Feliz introduced the bill to ban the sale of batteries not certified by Underwriters Laboratories or other testing labs.
“They destroy our homes, they displace our families, and they put our lives at risk,” Feliz said. “We cannot wait for another tragedy to happen.”
But the idea of banning the sale, lease or rental of batteries that don’t meet safety standards prompted concern of financially burdening delivery workers. That issue prompted Councilwoman Alexa Aviles (D-Brooklyn) to be the sole “no” vote on Feliz’s bill.
“Blanket bans simply drive items underground,” Aviles said. She added: “To drive them underground and raise false expectations that banning these batteries will somehow mitigate the risk of their existence in communities is terribly unfortunate.”

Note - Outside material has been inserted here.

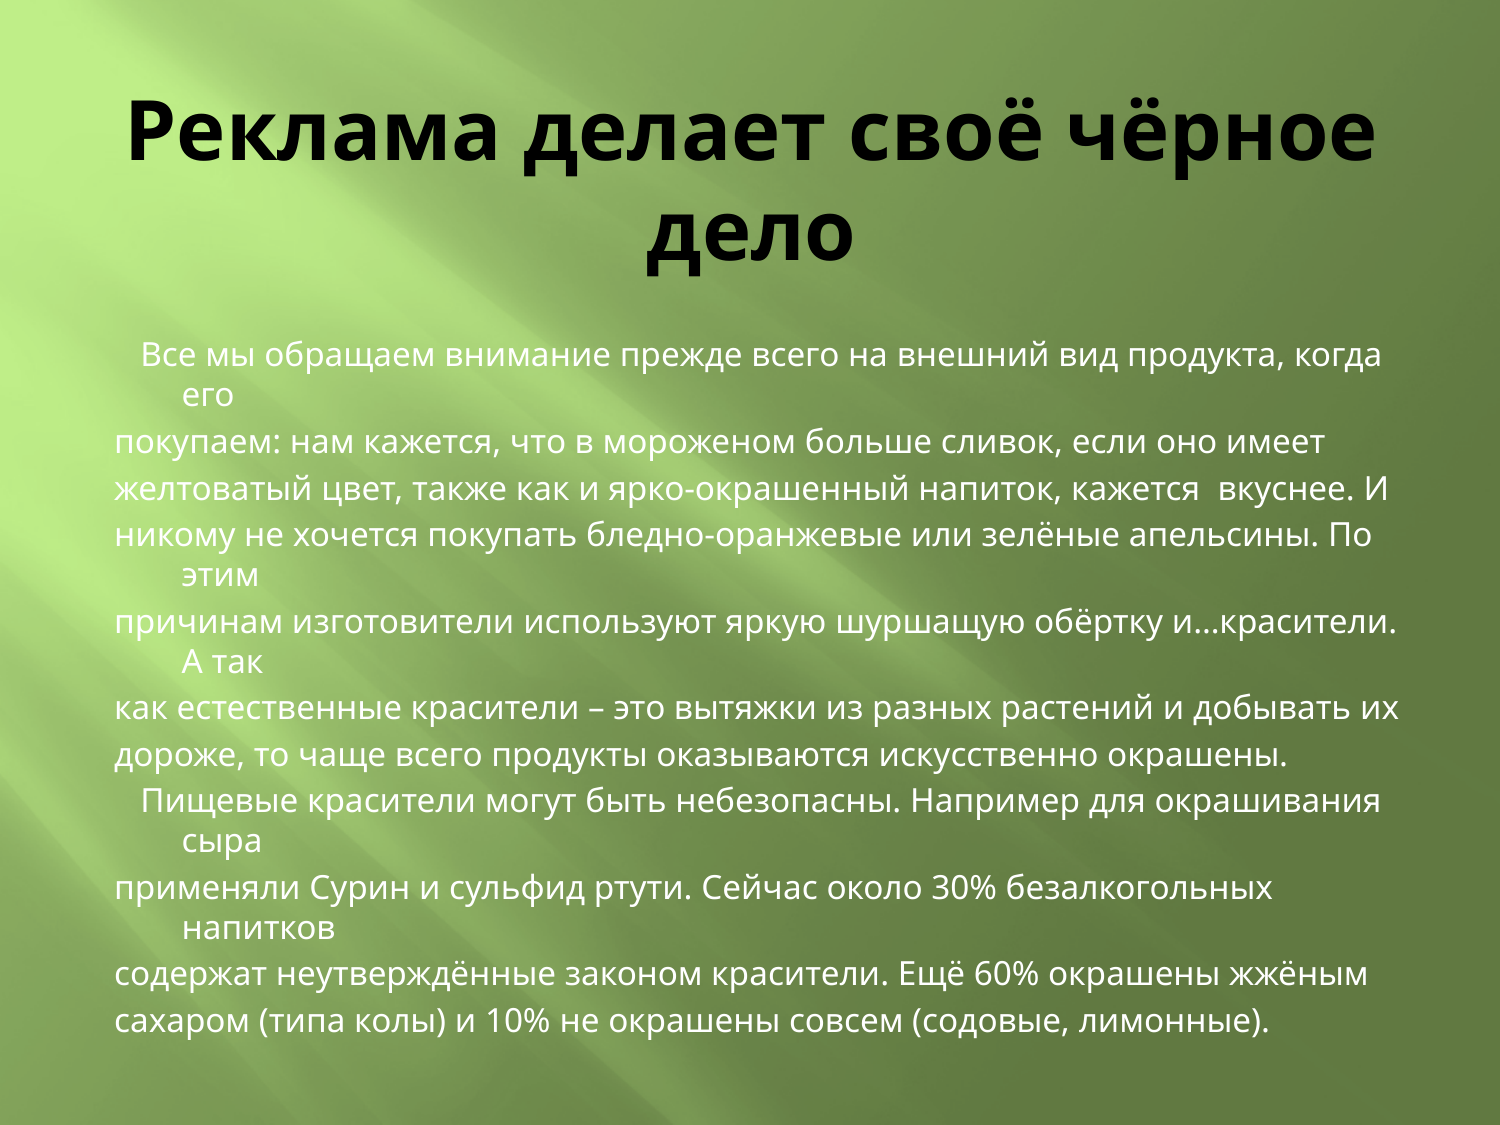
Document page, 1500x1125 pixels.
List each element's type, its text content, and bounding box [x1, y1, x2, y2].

The bills now go to Mayor Adams for his signature. If Adams does not sign them, they’ll automatically become law after 30 days.
Though she supported the legislation, Upper West Side Councilwoman Gale Brewer (D-Manhattan) acknowledged the issue is “very complicated” and suggested the Council must do more work to ensure delivery workers aren’t saddled with too large of a financial burden.
“The deliveristas use three batteries a day,” Brewer said, adding that there must be a focus on “making sure it’s still affordable” for workers to ride their e-bikes.